How do you address jealousy? Im very much on board with the idea in general, and have given it quite a bit of thought, but I’ve never been fully sold on the idea that jealousy is fully based on social constructs

I find it funny that poly relationships will insist on talking about feelings but get very uncomfortable at any sign of jealousy or attachment.

  • In a poly I would guess people need to feel attached to a group not a single individual, in a sense loving all people in the group almost equally. Mostly, we are not raised that way and culturally it would be unconventional, to say the least.

    • Loving people equally is impossible. Even poly people have a 'primary' introducing hierarchy and preference.

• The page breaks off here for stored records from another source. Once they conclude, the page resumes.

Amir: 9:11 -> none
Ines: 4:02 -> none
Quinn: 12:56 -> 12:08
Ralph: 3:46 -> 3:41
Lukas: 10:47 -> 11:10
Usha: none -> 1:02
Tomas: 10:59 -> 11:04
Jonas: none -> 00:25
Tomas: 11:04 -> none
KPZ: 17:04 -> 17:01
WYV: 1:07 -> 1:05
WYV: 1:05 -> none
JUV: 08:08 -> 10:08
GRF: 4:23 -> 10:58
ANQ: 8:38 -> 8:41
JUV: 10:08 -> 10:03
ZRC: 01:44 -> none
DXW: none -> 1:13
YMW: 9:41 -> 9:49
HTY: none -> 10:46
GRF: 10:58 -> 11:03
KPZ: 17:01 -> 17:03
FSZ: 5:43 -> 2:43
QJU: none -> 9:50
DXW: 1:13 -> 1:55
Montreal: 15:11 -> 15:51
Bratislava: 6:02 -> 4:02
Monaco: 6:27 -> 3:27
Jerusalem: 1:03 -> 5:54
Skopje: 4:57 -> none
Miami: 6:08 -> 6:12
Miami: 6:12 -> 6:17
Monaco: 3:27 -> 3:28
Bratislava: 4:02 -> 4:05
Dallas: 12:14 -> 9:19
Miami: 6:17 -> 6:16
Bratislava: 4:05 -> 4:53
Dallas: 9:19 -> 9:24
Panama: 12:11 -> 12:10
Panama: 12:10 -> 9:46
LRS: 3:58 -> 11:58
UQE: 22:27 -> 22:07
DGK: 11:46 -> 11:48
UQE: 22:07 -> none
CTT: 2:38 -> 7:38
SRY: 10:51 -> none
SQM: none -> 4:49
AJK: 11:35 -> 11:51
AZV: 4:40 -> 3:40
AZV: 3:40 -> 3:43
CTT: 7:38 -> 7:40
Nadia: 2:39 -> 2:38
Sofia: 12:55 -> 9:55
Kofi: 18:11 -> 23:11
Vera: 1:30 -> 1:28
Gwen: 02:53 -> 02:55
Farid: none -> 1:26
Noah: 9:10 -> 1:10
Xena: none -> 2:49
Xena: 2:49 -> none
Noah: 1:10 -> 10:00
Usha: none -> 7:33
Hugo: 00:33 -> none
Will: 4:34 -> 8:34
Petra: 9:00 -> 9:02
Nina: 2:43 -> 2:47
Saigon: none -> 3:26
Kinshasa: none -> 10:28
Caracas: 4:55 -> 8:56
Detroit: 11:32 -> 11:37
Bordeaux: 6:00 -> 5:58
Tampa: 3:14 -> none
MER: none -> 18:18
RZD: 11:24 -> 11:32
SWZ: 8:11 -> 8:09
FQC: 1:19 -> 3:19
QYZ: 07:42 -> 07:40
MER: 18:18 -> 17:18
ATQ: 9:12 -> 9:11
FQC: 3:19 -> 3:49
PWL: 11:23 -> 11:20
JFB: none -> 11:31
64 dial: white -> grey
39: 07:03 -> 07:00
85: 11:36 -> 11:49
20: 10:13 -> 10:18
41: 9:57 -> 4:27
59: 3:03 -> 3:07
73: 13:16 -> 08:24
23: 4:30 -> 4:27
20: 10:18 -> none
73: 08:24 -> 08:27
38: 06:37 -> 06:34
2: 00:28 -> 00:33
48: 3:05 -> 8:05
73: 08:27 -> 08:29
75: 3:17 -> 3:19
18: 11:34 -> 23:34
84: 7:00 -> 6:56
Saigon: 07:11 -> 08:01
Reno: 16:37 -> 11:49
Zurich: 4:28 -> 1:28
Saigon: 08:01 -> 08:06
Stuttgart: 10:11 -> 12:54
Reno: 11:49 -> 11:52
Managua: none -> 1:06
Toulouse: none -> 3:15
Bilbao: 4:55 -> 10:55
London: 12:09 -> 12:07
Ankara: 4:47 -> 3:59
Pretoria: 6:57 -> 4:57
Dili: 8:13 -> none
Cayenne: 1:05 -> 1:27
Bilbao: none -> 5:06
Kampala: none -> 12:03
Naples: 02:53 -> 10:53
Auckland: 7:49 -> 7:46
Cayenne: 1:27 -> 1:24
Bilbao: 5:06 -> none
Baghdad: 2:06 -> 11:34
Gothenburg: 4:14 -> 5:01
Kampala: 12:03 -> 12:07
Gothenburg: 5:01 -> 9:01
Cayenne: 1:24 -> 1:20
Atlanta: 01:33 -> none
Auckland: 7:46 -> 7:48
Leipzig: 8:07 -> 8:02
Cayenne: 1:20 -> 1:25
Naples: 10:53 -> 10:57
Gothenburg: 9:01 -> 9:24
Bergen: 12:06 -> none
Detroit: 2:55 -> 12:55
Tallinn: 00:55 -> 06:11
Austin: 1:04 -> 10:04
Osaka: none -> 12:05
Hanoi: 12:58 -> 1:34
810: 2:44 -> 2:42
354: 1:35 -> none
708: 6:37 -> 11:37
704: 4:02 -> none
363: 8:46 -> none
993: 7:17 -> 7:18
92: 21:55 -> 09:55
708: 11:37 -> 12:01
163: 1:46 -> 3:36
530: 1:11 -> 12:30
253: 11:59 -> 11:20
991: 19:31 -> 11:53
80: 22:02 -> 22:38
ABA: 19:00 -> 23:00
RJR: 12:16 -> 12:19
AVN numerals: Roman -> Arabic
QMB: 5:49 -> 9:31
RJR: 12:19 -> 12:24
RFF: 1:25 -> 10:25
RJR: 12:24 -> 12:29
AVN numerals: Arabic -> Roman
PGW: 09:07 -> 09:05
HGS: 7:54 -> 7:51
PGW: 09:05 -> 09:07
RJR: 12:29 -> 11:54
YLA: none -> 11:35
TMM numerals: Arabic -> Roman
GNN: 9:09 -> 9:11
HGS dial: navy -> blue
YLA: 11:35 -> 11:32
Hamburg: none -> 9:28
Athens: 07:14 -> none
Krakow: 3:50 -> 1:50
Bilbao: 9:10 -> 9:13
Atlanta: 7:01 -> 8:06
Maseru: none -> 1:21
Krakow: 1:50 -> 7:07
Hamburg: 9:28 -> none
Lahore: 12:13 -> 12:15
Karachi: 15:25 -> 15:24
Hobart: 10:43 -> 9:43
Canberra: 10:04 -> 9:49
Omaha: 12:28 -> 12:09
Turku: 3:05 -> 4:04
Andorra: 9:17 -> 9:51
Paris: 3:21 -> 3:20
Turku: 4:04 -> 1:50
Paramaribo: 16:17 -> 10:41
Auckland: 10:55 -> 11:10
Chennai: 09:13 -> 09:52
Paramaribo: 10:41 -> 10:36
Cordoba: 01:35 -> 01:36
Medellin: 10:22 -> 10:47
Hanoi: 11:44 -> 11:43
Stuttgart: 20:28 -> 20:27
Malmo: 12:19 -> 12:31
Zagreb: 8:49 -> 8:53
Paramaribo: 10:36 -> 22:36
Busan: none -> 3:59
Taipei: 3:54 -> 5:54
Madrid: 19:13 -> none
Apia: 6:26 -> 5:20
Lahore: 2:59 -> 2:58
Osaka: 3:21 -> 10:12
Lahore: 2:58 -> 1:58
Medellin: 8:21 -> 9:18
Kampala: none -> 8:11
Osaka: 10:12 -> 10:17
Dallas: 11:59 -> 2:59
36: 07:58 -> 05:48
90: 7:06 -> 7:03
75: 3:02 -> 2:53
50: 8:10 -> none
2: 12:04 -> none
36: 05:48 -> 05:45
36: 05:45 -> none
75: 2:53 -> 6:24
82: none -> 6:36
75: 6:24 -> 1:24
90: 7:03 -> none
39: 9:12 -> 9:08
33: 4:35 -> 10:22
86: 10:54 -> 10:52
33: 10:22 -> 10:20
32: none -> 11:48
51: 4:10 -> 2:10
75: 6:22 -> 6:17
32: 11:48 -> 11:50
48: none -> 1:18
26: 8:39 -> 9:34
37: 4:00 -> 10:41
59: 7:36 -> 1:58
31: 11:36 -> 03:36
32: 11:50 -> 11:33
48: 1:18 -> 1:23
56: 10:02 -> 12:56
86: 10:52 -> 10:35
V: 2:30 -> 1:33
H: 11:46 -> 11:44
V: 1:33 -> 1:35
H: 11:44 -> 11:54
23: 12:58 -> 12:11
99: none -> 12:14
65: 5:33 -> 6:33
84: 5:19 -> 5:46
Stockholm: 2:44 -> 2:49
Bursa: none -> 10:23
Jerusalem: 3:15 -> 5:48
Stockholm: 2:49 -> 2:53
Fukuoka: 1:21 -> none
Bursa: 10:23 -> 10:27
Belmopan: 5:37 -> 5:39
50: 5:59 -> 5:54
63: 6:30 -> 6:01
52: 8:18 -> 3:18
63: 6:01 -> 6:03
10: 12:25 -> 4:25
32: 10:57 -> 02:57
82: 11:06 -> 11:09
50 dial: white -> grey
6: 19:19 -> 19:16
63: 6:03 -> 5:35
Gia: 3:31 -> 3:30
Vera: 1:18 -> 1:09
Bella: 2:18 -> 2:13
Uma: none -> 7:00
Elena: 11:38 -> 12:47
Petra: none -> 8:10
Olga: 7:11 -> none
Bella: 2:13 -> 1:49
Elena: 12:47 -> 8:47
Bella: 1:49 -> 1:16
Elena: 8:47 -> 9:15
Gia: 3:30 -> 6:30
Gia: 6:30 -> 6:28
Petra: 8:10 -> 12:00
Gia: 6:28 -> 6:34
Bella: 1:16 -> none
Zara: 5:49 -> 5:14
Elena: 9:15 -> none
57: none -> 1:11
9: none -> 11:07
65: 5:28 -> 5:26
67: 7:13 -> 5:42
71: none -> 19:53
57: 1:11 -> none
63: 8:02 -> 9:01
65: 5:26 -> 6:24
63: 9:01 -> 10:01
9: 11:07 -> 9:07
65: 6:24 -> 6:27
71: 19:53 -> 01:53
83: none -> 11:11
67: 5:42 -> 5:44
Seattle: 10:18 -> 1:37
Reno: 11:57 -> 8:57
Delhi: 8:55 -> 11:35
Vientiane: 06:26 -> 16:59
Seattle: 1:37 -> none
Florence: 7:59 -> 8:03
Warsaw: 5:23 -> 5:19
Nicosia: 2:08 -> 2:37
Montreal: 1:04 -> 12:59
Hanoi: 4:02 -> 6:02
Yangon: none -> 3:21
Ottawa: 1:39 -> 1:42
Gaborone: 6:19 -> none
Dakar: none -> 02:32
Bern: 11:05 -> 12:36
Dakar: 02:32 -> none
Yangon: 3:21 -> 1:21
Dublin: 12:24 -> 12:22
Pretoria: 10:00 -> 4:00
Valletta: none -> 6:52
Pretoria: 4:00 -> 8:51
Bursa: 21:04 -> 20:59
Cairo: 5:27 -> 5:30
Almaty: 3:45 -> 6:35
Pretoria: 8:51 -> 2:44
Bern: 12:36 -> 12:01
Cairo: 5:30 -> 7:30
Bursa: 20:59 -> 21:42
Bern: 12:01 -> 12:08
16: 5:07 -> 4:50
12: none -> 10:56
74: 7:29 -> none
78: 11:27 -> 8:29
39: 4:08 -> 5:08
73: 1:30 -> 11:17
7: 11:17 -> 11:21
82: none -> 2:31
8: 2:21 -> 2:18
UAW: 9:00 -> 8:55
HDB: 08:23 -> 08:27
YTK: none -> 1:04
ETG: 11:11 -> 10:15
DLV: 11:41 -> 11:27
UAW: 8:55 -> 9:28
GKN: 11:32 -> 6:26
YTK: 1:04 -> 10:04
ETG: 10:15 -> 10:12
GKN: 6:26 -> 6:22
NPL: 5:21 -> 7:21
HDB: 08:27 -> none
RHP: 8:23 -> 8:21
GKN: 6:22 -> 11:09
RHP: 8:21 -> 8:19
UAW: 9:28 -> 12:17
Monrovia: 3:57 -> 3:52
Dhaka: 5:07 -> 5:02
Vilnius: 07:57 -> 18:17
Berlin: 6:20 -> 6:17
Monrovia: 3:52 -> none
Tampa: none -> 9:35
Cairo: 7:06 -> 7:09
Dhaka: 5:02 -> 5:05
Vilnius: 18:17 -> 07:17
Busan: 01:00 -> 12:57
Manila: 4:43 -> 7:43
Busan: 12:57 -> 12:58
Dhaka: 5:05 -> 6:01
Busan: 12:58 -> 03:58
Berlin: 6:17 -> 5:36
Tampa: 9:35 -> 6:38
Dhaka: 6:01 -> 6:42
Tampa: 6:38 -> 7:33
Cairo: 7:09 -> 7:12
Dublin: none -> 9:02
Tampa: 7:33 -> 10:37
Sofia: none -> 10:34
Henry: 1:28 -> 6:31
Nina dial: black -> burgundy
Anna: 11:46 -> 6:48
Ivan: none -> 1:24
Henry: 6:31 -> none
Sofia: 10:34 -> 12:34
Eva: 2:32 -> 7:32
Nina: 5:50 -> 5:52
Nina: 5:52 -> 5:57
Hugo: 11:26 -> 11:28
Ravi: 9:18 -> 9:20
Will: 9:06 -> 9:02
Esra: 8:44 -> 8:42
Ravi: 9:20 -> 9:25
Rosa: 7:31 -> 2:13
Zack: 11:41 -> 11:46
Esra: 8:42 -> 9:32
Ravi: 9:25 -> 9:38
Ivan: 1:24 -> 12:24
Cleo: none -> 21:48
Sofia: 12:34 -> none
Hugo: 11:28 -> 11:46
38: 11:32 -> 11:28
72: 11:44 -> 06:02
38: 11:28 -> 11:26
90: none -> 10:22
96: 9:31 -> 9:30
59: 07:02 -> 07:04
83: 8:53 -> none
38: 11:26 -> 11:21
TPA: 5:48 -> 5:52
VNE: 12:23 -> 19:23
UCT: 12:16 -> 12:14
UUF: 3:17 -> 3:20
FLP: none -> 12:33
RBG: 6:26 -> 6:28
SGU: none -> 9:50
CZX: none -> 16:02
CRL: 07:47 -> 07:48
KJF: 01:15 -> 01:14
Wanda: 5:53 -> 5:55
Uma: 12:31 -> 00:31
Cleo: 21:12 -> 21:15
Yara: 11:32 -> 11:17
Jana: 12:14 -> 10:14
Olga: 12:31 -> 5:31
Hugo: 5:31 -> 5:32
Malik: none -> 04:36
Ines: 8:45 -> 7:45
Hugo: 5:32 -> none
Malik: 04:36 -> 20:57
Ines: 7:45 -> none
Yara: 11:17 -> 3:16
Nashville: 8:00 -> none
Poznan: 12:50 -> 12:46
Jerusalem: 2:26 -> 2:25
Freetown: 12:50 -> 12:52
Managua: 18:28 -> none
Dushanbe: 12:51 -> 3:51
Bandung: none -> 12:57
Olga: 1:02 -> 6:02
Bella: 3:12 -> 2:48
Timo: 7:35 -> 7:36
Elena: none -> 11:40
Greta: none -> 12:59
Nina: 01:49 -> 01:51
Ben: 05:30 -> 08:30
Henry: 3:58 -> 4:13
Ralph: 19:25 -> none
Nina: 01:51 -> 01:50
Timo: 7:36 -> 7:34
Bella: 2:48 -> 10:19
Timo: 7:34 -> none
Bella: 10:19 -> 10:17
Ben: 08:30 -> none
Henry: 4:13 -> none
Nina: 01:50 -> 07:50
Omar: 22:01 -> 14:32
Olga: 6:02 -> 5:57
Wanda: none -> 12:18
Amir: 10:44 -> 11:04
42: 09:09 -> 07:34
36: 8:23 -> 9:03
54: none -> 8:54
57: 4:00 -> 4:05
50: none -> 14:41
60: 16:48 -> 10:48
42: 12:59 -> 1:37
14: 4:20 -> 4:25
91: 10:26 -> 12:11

      A group of people sleeping together is not a stable community. It's filled with people who are trying to sleep with other people inside and outside of the group who are vocal about being able to spend time, money, and effort on others for sex. There's nothing binding a group like this together besides sex.

      Even normal community activities like volunteering or sports clubs have drama and people who end up hating each other. Add sex in the mix and you've created an explosive dynamic.

      1 reply →

It helps to deconstruct what jealousy is. Is it the fear of losing someone to others? Or is it possessiveness? He or she are mine like property? Or we are simply conditioned to react like that given certain situations that triggers jealousy? I found it’s easier to deal with jealousy once I understood the source of it and treat jealousy like a symptom not the cause.

I tend to believe self-assured people do not become jealous as they don't terminally depend on a relationship. This of course depends on age, how social someone is or the population size in the area. This is a general human problem, the traditional answer of "ownership" has problems of its own.

  • All good points, but this doesnt really answer my question. If we imagine this hypothetical non-monogamous society, with no social constructs incentivizing monogamy, jealousy being in human nature would remain a driver towards monogamy. I imagine historically this is how most religions arrived at propagating monogamy. In christianity and judaism for both genders, or in islam for female monogamy, as jealousy was such a common driver of conflict that may even escalate into wars. Enforcing monogamy as the moral choice has some merit, if it avoids bloodshed, though obviously ideally people capable of being in non-monogamous relationships shouldnt be punished for being in one.

    • Replying to myself in case my point isnt clear - Im postulating that monogamy being some sort of “default” is inevitable, given enough time to evolve, regardless of how you setup the starting parameters.

  • People who do not depend on relationships simply don't enter into relationships.

    For everybody else, there is the normal and perfectly human feelings of jealousy, attachment, fear or loss, and feeling associated with self-confidence.